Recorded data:
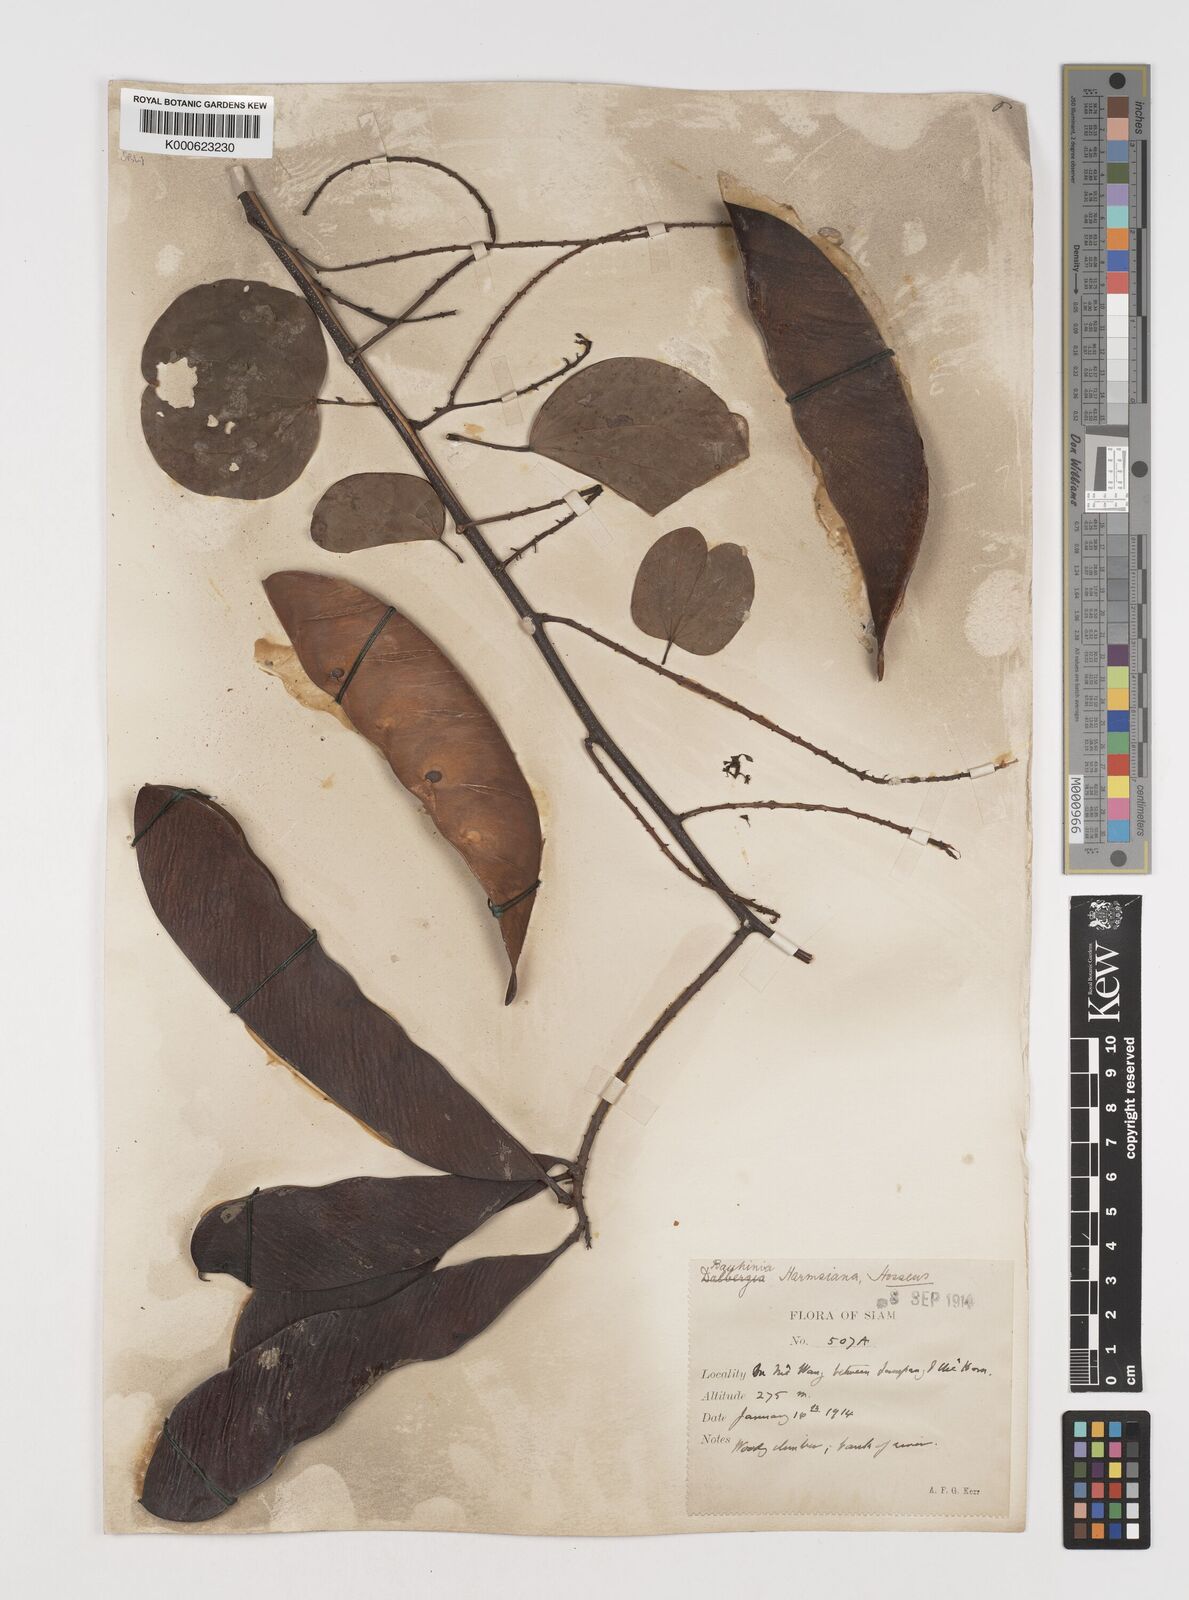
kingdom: Plantae
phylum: Tracheophyta
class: Magnoliopsida
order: Fabales
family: Fabaceae
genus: Phanera
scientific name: Phanera harmsiana
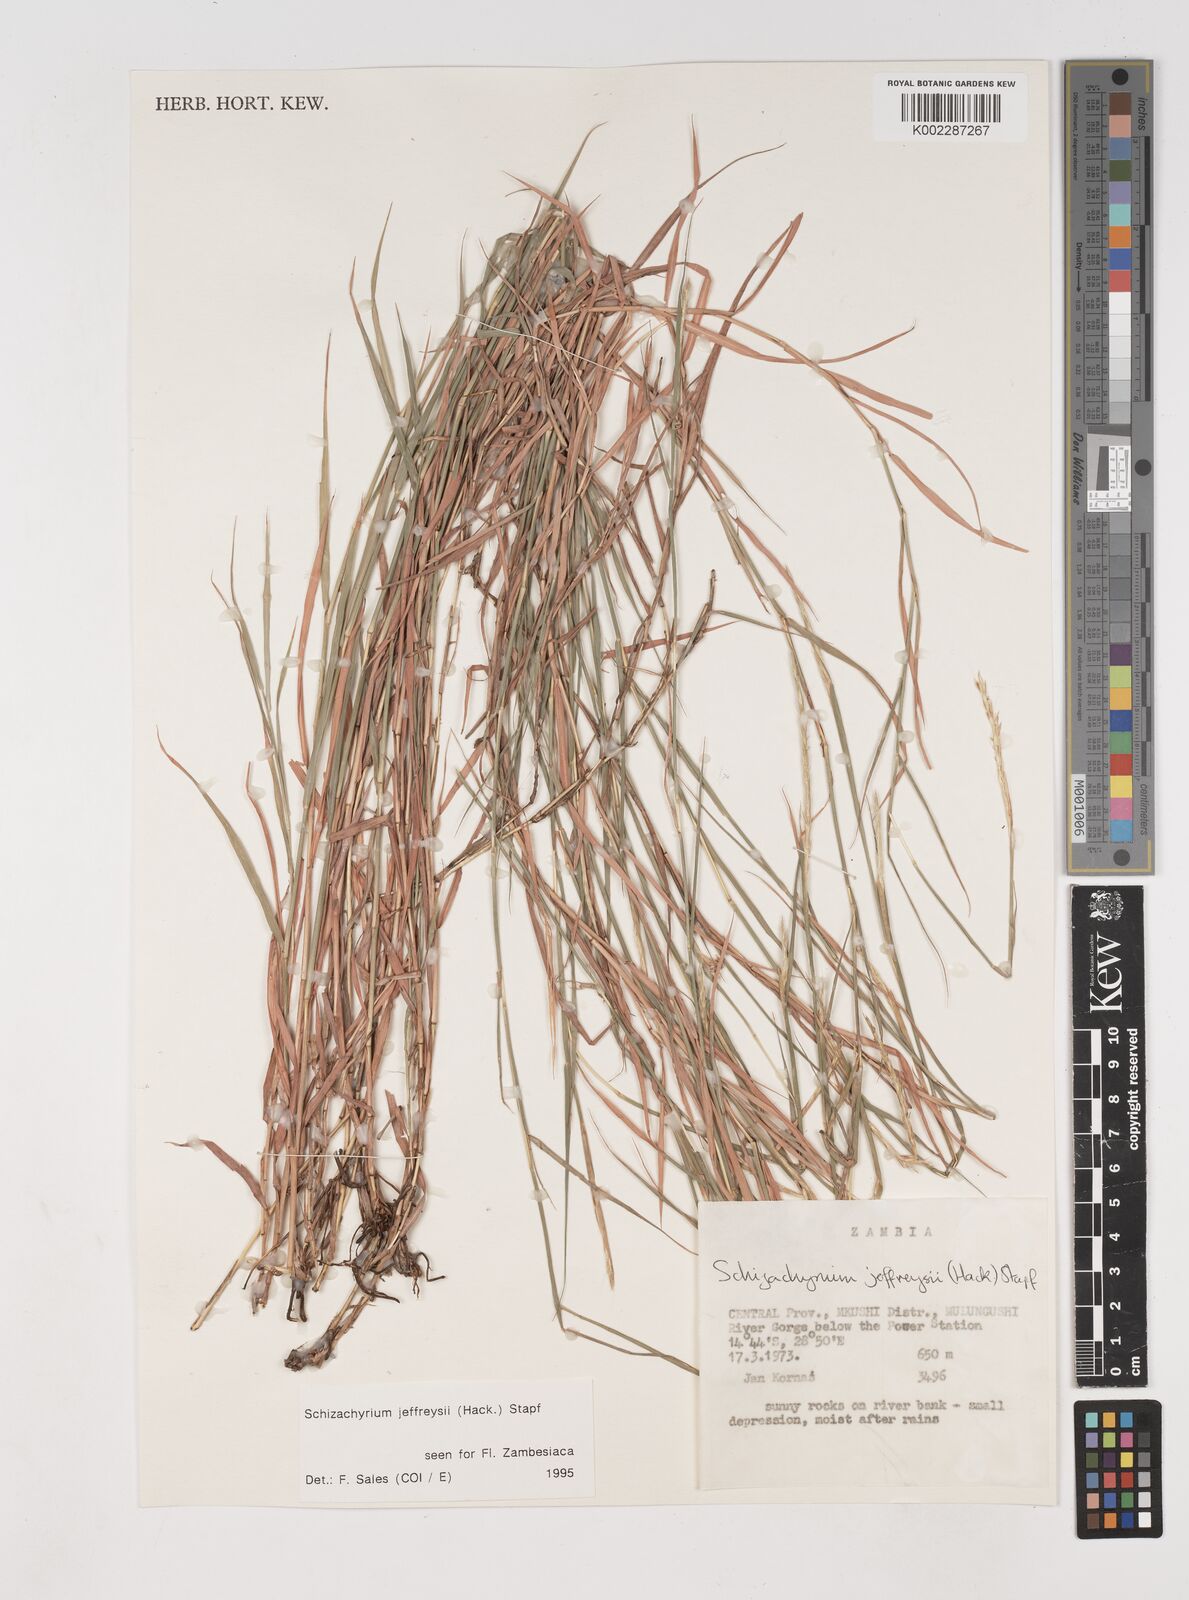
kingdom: Plantae
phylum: Tracheophyta
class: Liliopsida
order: Poales
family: Poaceae
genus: Schizachyrium
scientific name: Schizachyrium jeffreysii
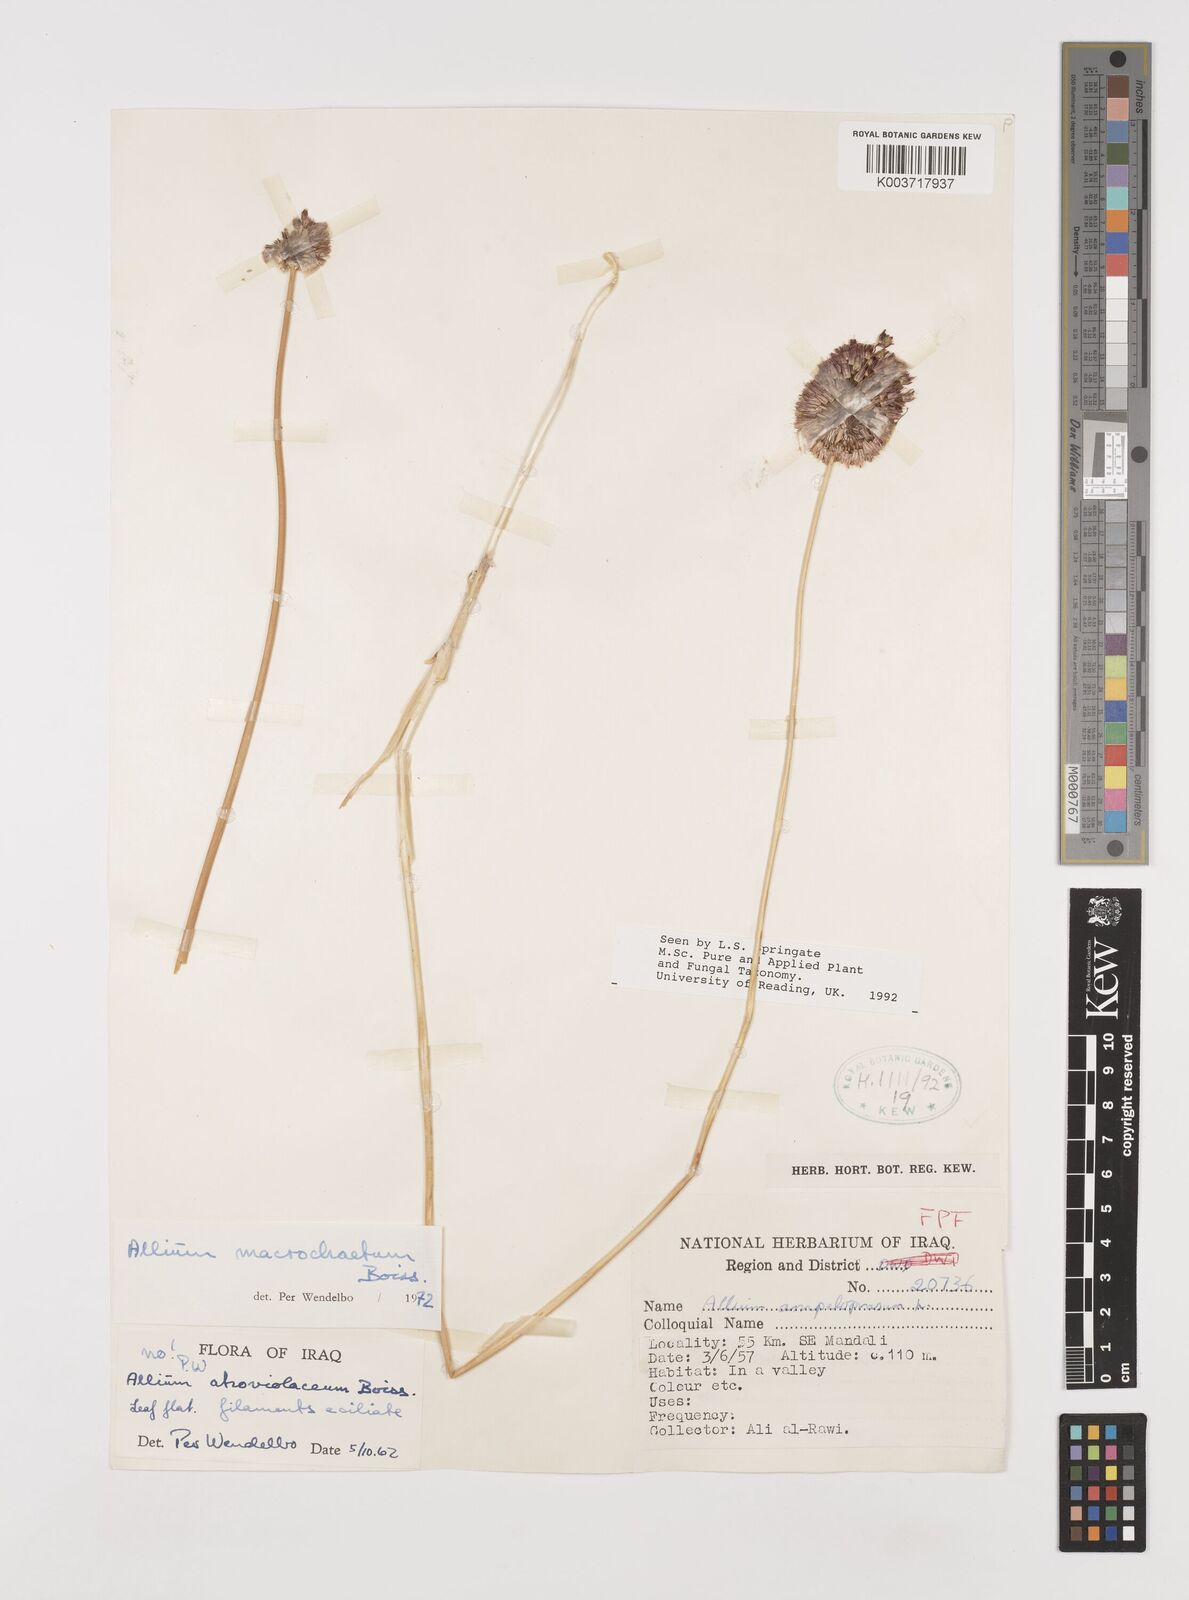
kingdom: Plantae
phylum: Tracheophyta
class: Liliopsida
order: Asparagales
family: Amaryllidaceae
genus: Allium
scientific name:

[Exercise brief] Turn the lines of all the records into a Markdown table with the columns "No." and "Text", giving each line a row number and skipping blank lines. Leave the pictures out.

[Exercise result]
| No. | Text |
|---|---|
| 1 | kingdom: Plantae |
| 2 | phylum: Tracheophyta |
| 3 | class: Magnoliopsida |
| 4 | order: Fabales |
| 5 | family: Fabaceae |
| 6 | genus: Phanera |
| 7 | scientific name: Phanera harmsiana |
| 8 | kingdom: Plantae |
| 9 | phylum: Tracheophyta |
| 10 | class: Liliopsida |
| 11 | order: Poales |
| 12 | family: Poaceae |
| 13 | genus: Schizachyrium |
| 14 | scientific name: Schizachyrium jeffreysii |
| 15 | kingdom: Plantae |
| 16 | phylum: Tracheophyta |
| 17 | class: Liliopsida |
| 18 | order: Asparagales |
| 19 | family: Amaryllidaceae |
| 20 | genus: Allium |
| 21 | scientific name: |